Form 8-K

 

 

UNITED STATES

SECURITIES AND EXCHANGE COMMISSION

WASHINGTON, DC 20549

 

 

FORM 8-K

 

 

CURRENT REPORT

PURSUANT TO SECTION 13 OR 15(d)

OF THE SECURITIES EXCHANGE ACT OF 1934

Date of report (Date of earliest event reported): December 14, 2016

 

 

PGT Innovations, Inc.

(Exact Name of Registrant as Specified in its Charter)

 

 

 

Delaware   000-52059   20-0634715

(State or Other Jurisdiction of

Incorporation or Organization)

 

(Commission

File Number)

 

(I.R.S. Employer

Identification No.)

1070 Technology Drive, North Venice, Florida 34275

(941) 480-1600

(Address, Including Zip Code, and Telephone Number, Including Area Code, of Registrant’s Principal Executive Offices)

PGT, Inc.

(Former name or former address, if changed since last report)

 

 

Check the appropriate box below if the Form 8-K filing is intended to simultaneously satisfy the filing obligation of the registrant under any of the following provisions:

 

Written communications pursuant to Rule 425 under the Securities Act (17 CFR 230.425)

 

Soliciting material pursuant to Rule 14a-12 under the Exchange Act (17 CFR 240.14a-12)

 

Pre-commencement communications pursuant to Rule 14d-2(b) under the Exchange Act (17 CFR 240.14d-2(b))

 

Pre-commencement communications pursuant to Rule 13e-4(c) under the Exchange Act (17 CFR 240.13e-4(c))

 

 

 


Item 5.03 Amendment to Articles of Incorporation or Bylaws.

On December 15, 2016, PGT, Inc. (the “Company”) filed a Certificate of Amendment to its Amended and Restated Certificate of Incorporation in order to change its name to “PGT Innovations, Inc.” The name change became effective on December 15, 2016 following approval by the Company’s board of directors and filing of the Certificate of Amendment with the Delaware Secretary of State. The amendment did not make any changes to the Company’s existing Amended and Restated Certificate of Incorporation other than incorporating the name change described above.

The Company also amended and restated its Amended and Restated Bylaws to reflect the change to the Company’s name, effective December 15, 2016. The Certificate of Amendment and Amended and Restated Bylaws are attached hereto as Exhibit 3.1 and Exhibit 3.2, respectively, and are incorporated herein by reference.

━━━━━━━━━━━━━━━━━━━━━━━━━━━━━━

Task set →
1. Can you reproduce the PGT Innovations Form 8-K word for word, starting with "Written communications pursuant" and going on through "(17 CFR 240.14d-2(b))"?
2. Could you carry on the PGT Innovations Form 8-K from the point where it stops?
The entries that come next aren't needed for anything here.

Information provided →
━━━━━━━━━━━━━━━━━━━━━━━━━━━━━━

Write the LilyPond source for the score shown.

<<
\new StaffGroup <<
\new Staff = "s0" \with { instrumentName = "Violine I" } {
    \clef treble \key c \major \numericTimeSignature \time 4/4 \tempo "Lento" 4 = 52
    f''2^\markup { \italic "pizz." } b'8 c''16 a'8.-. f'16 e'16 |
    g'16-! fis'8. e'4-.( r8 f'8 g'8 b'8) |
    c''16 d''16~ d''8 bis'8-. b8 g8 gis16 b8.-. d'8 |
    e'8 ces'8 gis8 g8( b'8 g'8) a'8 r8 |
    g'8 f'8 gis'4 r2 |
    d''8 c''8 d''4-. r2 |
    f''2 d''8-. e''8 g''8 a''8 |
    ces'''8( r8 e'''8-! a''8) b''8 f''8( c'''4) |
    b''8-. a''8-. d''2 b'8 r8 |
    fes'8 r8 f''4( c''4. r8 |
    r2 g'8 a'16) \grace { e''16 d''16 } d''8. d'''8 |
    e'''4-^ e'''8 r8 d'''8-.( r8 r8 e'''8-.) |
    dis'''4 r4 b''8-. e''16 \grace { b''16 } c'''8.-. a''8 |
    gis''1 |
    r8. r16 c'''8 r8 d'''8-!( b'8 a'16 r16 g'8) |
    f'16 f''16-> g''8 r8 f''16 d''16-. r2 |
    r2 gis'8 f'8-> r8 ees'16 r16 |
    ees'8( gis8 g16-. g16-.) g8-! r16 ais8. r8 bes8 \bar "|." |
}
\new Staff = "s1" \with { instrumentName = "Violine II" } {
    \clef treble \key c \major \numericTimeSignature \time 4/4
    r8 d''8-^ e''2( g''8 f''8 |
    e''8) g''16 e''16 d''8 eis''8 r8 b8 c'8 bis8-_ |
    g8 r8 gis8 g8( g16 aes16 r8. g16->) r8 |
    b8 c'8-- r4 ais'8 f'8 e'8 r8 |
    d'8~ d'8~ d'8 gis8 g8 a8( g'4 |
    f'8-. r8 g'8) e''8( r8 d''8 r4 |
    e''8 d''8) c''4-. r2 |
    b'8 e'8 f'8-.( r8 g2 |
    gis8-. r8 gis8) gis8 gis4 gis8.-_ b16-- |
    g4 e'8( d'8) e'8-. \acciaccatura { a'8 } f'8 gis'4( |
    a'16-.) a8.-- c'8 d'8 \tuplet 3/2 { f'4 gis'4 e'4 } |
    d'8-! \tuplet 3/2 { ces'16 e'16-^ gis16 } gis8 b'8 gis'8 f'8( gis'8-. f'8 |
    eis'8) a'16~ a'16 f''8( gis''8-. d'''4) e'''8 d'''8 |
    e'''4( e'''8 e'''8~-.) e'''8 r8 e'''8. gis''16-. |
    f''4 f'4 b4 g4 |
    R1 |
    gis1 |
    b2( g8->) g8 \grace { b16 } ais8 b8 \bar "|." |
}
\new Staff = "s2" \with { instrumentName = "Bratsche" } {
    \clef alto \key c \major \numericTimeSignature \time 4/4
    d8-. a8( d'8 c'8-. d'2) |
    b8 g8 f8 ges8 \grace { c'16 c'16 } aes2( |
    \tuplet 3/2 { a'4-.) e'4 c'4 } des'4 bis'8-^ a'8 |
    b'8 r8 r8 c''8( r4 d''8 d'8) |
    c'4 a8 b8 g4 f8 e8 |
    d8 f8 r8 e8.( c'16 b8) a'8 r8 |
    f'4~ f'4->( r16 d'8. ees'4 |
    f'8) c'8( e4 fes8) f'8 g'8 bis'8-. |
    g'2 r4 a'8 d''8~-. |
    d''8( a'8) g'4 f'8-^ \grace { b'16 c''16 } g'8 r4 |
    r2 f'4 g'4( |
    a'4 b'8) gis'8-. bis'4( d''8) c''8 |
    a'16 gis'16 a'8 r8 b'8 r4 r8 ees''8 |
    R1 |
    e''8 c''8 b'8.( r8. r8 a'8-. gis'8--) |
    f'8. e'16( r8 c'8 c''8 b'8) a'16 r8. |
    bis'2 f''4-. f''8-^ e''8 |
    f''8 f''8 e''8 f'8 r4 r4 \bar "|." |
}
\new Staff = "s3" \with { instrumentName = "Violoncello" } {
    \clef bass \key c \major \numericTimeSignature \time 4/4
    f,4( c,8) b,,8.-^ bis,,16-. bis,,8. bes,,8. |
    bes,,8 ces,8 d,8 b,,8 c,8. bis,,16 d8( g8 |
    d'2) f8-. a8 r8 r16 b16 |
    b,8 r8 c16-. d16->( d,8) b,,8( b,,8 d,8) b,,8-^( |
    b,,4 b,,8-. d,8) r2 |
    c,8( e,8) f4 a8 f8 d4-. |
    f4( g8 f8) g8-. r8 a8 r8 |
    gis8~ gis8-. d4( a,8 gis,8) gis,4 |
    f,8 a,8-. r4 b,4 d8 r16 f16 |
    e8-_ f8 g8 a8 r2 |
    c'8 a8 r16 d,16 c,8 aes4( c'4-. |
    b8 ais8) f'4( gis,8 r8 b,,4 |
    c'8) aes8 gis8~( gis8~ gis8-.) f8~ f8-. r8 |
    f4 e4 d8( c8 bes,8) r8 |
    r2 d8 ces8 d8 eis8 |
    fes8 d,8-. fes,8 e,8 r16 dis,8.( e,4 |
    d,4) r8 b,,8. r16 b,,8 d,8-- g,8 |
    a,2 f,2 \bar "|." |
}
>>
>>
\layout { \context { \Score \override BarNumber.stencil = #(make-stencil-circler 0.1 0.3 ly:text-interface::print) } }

━━━━━━━━━━━━━━━━━━━━━━━━━━━━━━

Answers given →
1.
Written communications pursuant to Rule 425 under the Securities Act (17 CFR 230.425)

 

Soliciting material pursuant to Rule 14a-12 under the Exchange Act (17 CFR 240.14a-12)

 

Pre-commencement communications pursuant to Rule 14d-2(b) under the Exchange Act (17 CFR 240.14d-2(b))

2.
Item 8.01 Other Events.

On December 14, 2016, the Company issued a press release announcing its name change and also announcing that it is transferring the listing of its common stock to the New York Stock Exchange (NYSE) from the NASDAQ Global Market (NASDAQ). The Company’s common stock will begin trading on the NYSE on December 28, 2016 under its current ticker symbol “PGTI”. The stock will continue to trade on NASDAQ until the transfer is complete.

Item 9.01 Financial Statements and Exhibits.

 

  (d) Exhibits

 

  3.1    Certificate of Amendment to the Amended and Restated Certificate of Incorporation
  3.2    Amended and Restated By-Laws
99.1    Press Release announcing name change and transfer to the NYSE, dated December 14, 2016.


SIGNATURES

Pursuant to the requirements of the Securities Exchange Act of 1934, the registrant has duly caused this report to be signed on its behalf by the undersigned hereunto duly authorized.

 

Dated: December 19, 2016

   

PGT Innovations, Inc.

   

By:

 

/s/ Brad West

     

Name:    Brad West

      Title: Sr. Vice President and Chief Financial Officer


INDEX TO EXHIBITS

 

Exhibit No.

  

Description

  3.1    Certificate of Amendment to the Amended and Restated Certificate of Incorporation
  3.2    Amended and Restated By-Laws
99.1    Press Release announcing name change and transfer to the NYSE, dated December 14, 2016.